To do. In the rows below, format everything from the line containing "بطاقات معايدة" down to the line containing "جاهزة للطباعة – توزيعات العيد", both included, as a JSON list of strings with one string per line and blank lines omitted. Include no other lines.

[Saved entries]
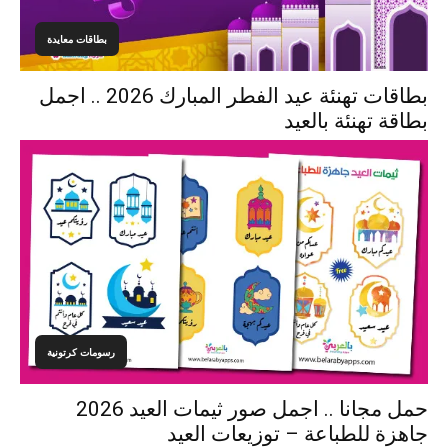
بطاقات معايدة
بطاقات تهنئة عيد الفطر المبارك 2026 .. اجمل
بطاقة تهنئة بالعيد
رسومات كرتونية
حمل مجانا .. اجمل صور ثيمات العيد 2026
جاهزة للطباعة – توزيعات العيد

...

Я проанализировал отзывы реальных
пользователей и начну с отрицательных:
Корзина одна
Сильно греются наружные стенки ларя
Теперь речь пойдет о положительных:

Response to the exercise.
[
  "بطاقات معايدة",
  "بطاقات تهنئة عيد الفطر المبارك 2026 .. اجمل",
  "بطاقة تهنئة بالعيد",
  "رسومات كرتونية",
  "حمل مجانا .. اجمل صور ثيمات العيد 2026",
  "جاهزة للطباعة – توزيعات العيد"
]